*** RAW DATA Section Begins ***

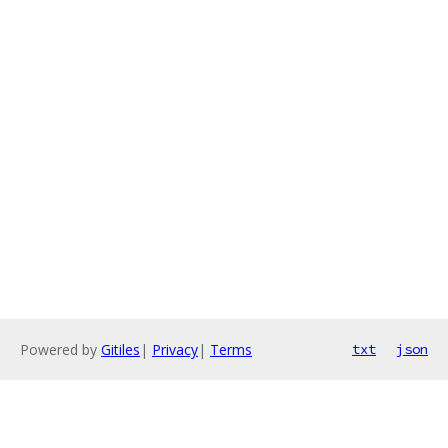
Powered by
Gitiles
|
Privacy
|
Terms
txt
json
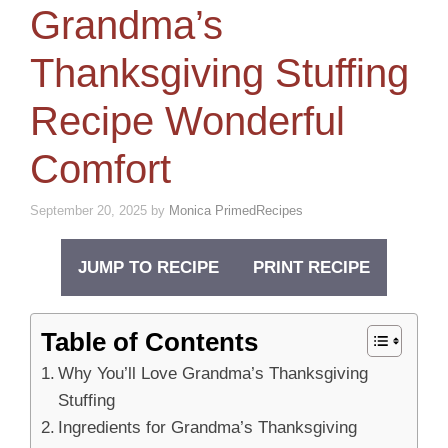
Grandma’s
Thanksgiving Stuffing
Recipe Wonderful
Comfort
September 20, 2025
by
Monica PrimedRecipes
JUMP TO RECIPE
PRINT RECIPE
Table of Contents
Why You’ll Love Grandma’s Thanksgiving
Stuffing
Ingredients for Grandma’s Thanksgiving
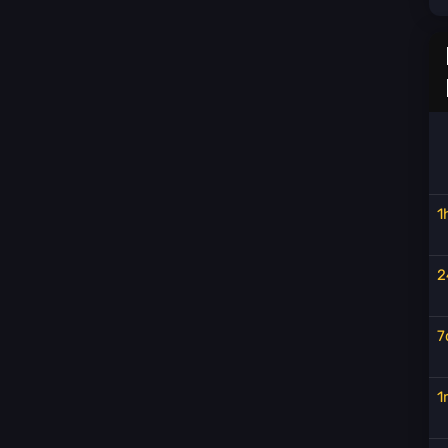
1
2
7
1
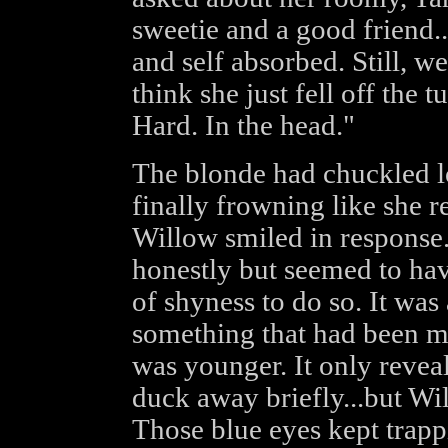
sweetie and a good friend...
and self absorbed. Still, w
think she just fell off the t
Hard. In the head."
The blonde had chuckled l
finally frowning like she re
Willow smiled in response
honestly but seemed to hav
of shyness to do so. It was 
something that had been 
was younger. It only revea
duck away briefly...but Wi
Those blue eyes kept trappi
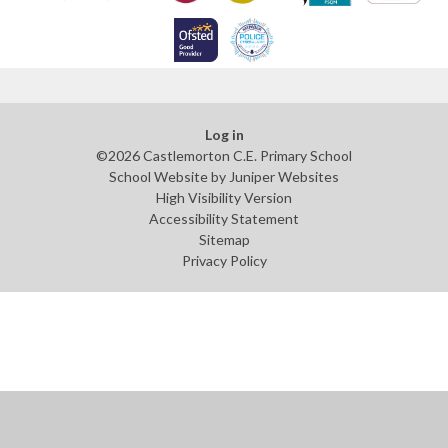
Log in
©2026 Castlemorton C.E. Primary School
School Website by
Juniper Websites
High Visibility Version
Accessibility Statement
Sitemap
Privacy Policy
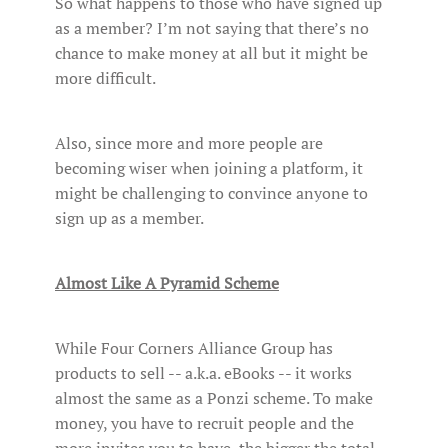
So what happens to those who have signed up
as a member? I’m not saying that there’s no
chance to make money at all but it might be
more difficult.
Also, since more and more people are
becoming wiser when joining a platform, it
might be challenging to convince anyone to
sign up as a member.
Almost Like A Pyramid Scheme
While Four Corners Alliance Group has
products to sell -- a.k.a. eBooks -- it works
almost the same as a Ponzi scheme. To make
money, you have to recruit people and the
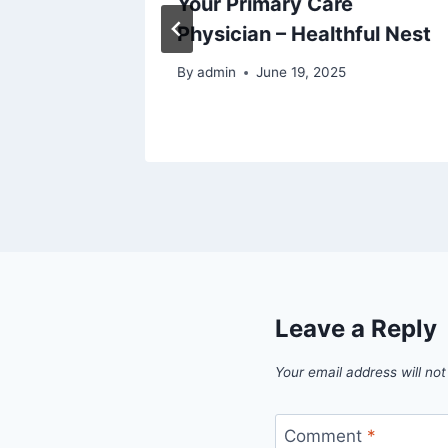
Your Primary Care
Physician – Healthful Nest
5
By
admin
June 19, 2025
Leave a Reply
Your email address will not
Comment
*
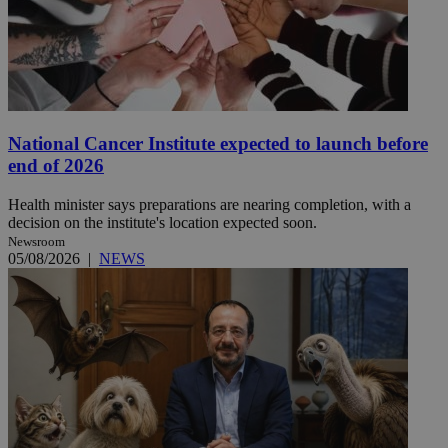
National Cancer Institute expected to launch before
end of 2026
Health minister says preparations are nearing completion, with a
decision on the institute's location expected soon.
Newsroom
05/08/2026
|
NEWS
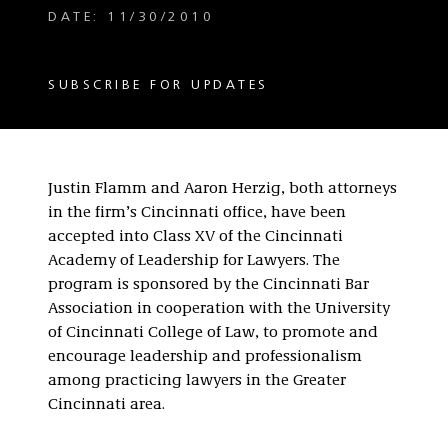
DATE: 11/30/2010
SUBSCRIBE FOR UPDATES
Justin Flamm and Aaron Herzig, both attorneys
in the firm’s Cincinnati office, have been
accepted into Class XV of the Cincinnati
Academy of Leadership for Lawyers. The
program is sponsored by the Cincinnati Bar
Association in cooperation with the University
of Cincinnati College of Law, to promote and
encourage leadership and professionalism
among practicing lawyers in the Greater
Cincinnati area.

*** RAW DATA Section Ends ***

■ AIM OF THE TASK
All lines from the one holding "products to sell -- a.k.a. eBooks -- it works" to the end of the listing above need to be duplicated exactly. None of the pictures should be included.

■ TASK ANSWER
products to sell -- a.k.a. eBooks -- it works
almost the same as a Ponzi scheme. To make
money, you have to recruit people and the
Your Primary Care
Physician – Healthful Nest
5
By
admin
June 19, 2025
Leave a Reply
Your email address will not
Comment
*
National Cancer Institute expected to launch before
end of 2026
Health minister says preparations are nearing completion, with a
decision on the institute's location expected soon.
Newsroom
05/08/2026
|
NEWS
DATE: 11/30/2010
SUBSCRIBE FOR UPDATES
Justin Flamm and Aaron Herzig, both attorneys
in the firm’s Cincinnati office, have been
accepted into Class XV of the Cincinnati
Academy of Leadership for Lawyers. The
program is sponsored by the Cincinnati Bar
Association in cooperation with the University
of Cincinnati College of Law, to promote and
encourage leadership and professionalism
among practicing lawyers in the Greater
Cincinnati area.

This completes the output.